Dalam pertemuan yang berlangsung hangat, Ketua DPRD Indramayu didampingi oleh salah satu Anggota DPRD dari Daerah Pemilihan (Dapil) VI, H. Edi Fauzi, S.IP. Kehadiran beliau berdua menunjukkan komitmen DPRD dalam mendengarkan aspirasi langsung dari generasi muda yang peduli terhadap masa depan daerah.
Mahasiswa yang hadir dalam audiensi ini menyampaikan keprihatinan mendalam mengenai beberapa pasal dalam revisi Undang-Undang Cipta Kerja yang dinilai berpotensi mengurangi perlindungan bagi pekerja dan lingkungan. Mereka menyoroti bagaimana perubahan regulasi ini bisa memengaruhi stabilitas ekonomi dan sosial di tingkat daerah.
Selain isu ketenagakerjaan, fokus utama lainnya yang diangkat oleh para mahasiswa adalah urgensi perlindungan lahan pertanian di Kabupaten Indramayu. Wilayah ini dikenal sebagai salah satu sentra pertanian penting, dan alih fungsi lahan menjadi ancaman nyata yang dapat mengganggu ketahanan pangan serta mata pencaharian para petani.
Dra. Hj. Nurhayati, M.Pd.I., menyambut baik aspirasi yang disampaikan oleh para mahasiswa. Beliau menegaskan bahwa DPRD Indramayu senantiasa terbuka terhadap dialog dan siap menampung segala masukan konstruktif dari berbagai elemen masyarakat, termasuk kalangan akademisi.
Lebih lanjut, Ketua DPRD menyatakan bahwa isu-isu yang diangkat oleh mahasiswa sangat relevan dan membutuhkan perhatian serius dari pemerintah daerah. Revisi UU Cipta Kerja, meskipun bertujuan untuk mempermudah investasi, memang harus dicermati dampaknya terhadap kesejahteraan buruh dan kelestarian lingkungan.
Terkait perlindungan lahan pertanian, Nurhayati menekankan bahwa ini adalah aset vital bagi Kabupaten Indramayu. Upaya pelestarian lahan produktif harus terus digalakkan melalui regulasi yang kuat dan pengawasan yang ketat. DPRD siap untuk memperjuangkan kebijakan yang berpihak pada petani dan menjaga keberlanjutan sektor pertanian.
H. Edi Fauzi, S.IP., menambahkan bahwa peran mahasiswa sebagai agen perubahan sangatlah strategis. Melalui aksi advokasi dan edukasi seperti yang dilakukan dalam audiensi ini, masyarakat dapat lebih sadar akan hak dan kewajiban mereka, serta pentingnya partisipasi aktif dalam mengawal kebijakan publik.
Dalam kesempatan tersebut, mahasiswa juga mengusulkan beberapa langkah konkret yang dapat diambil oleh DPRD dan pemerintah daerah. Di antaranya adalah melakukan kajian ulang terhadap dampak sosial dan lingkungan dari implementasi UU Cipta Kerja di Indramayu, serta memperkuat peraturan daerah mengenai perlindungan lahan pertanian berkelanjutan.

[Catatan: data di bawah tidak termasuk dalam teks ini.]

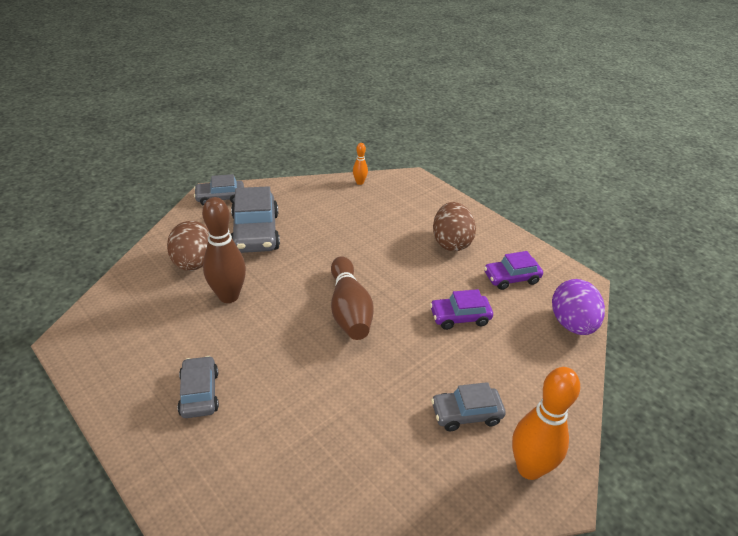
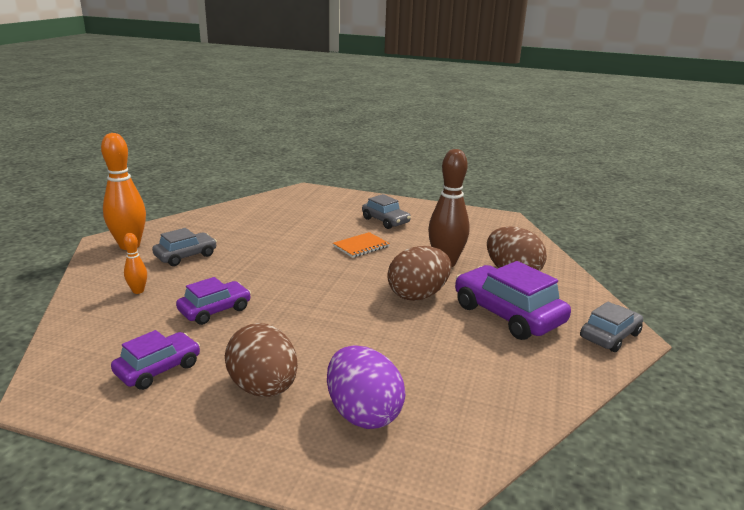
camera: 150 degrees right, 15 degrees down
(255, 232) = (507, 314): grey car -> purple car
(276, 353) = (361, 246): none -> orange notebook
(294, 271) = (418, 295): none -> brown egg
(349, 310) = (332, 284): brown bowling pin -> none
(359, 182) = (488, 440): orange bowling pin -> orange bowling pin (138, 291)
(572, 324) = (73, 342): purple egg -> purple egg (363, 413)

Mereka berharap agar DPRD dapat menjadi jembatan yang efektif antara masyarakat dan pemerintah pusat dalam menyuarakan kekhawatiran dan usulan perbaikan regulasi. Transparansi dalam proses pengambilan kebijakan juga menjadi poin penting yang terus didorong oleh para mahasiswa.

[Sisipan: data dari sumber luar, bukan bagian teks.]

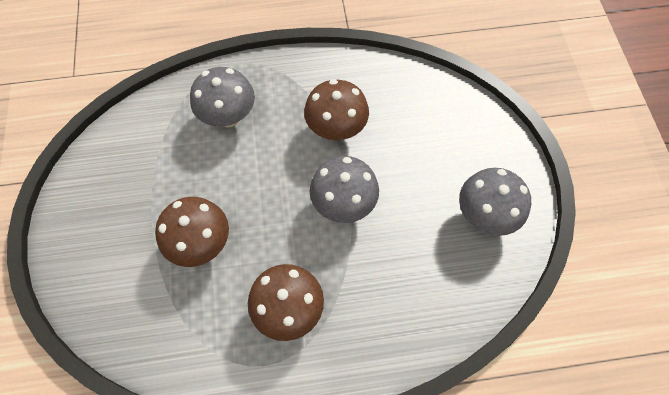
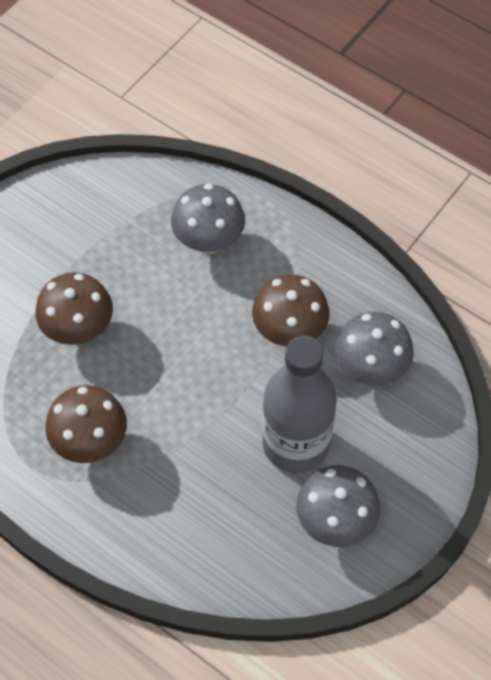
camera: 45 degrees right, 5 degrees down
(343, 204) = (224, 401): grey mushroom -> grey mushroom (370, 369)
(412, 191) = (296, 444): none -> grey bottle

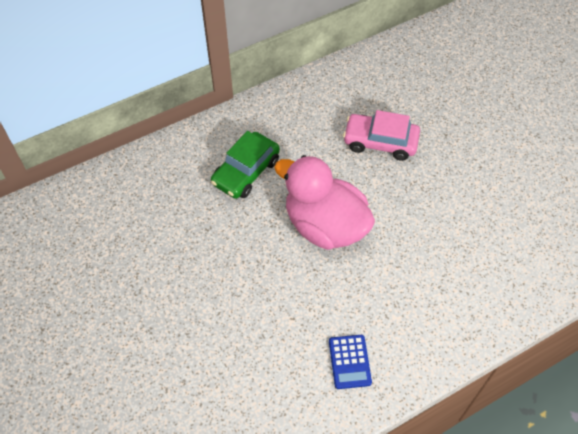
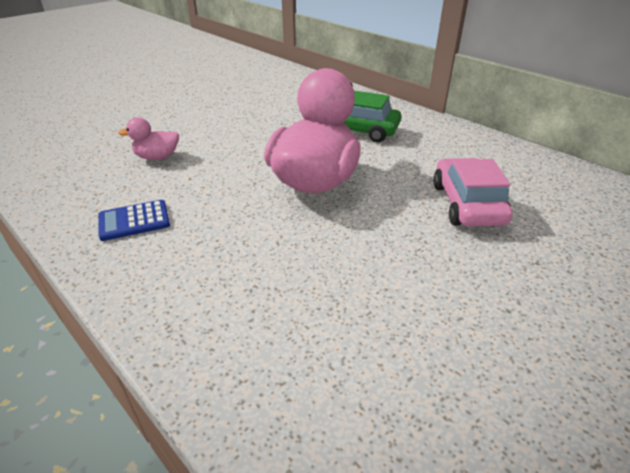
camera: 75 degrees right, 20 degrees down
(245, 345) = (157, 157): none -> pink duck

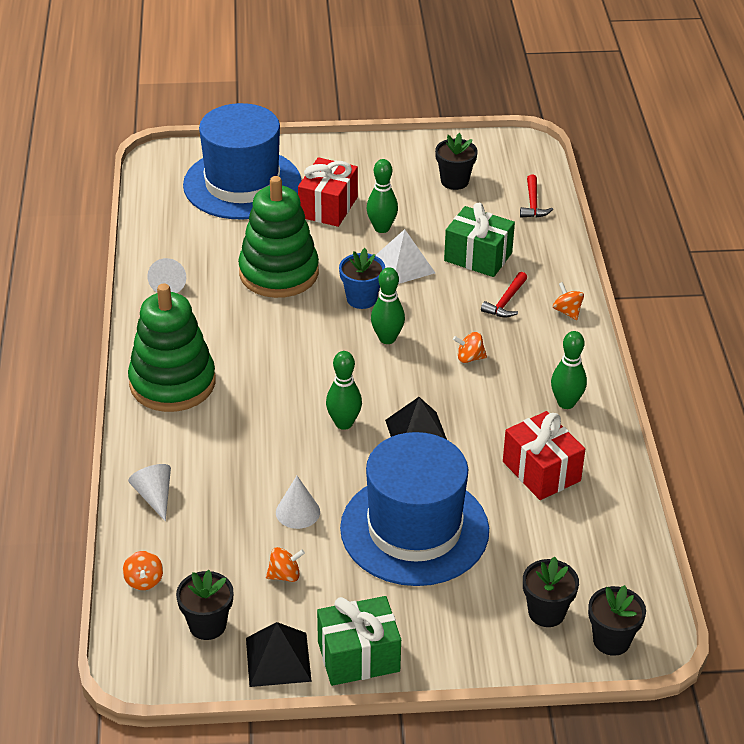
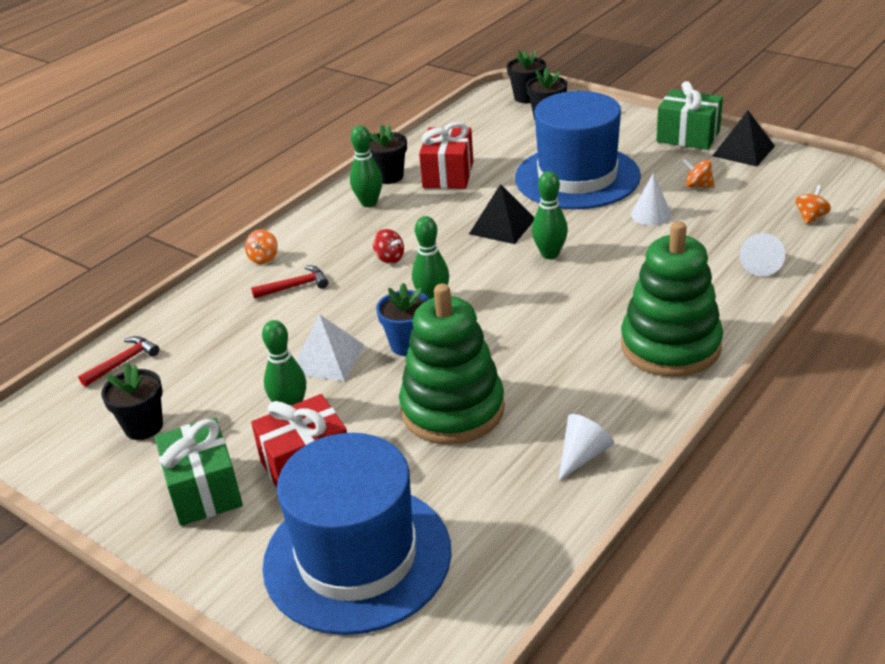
camera: 135 degrees left, 5 degrees down
(207, 625) = (779, 180): black flower pot -> black flower pot (389, 176)
(469, 358) = (389, 258): orange spinning top -> red spinning top
(478, 257) = (253, 335): green gift -> green gift (204, 490)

Pertemuan ini ditutup dengan kesepakatan untuk terus menjalin komunikasi yang baik. Ketua DPRD Indramayu berjanji akan menindaklanjuti setiap aspirasi yang telah disampaikan dan membawa isu-isu tersebut dalam pembahasan di tingkat legislatif maupun eksekutif.
Baca juga: Peran Perempuan sebagai Inspirasi dan Agen Perubahan, Didukung Bupati Pangandaran
Diharapkan, dialog semacam ini dapat terus berlanjut, menciptakan sinergi yang kuat antara mahasiswa, DPRD, dan pemerintah daerah dalam merumuskan kebijakan yang pro-rakyat dan berorientasi pada pembangunan yang berkelanjutan bagi Kabupaten Indramayu.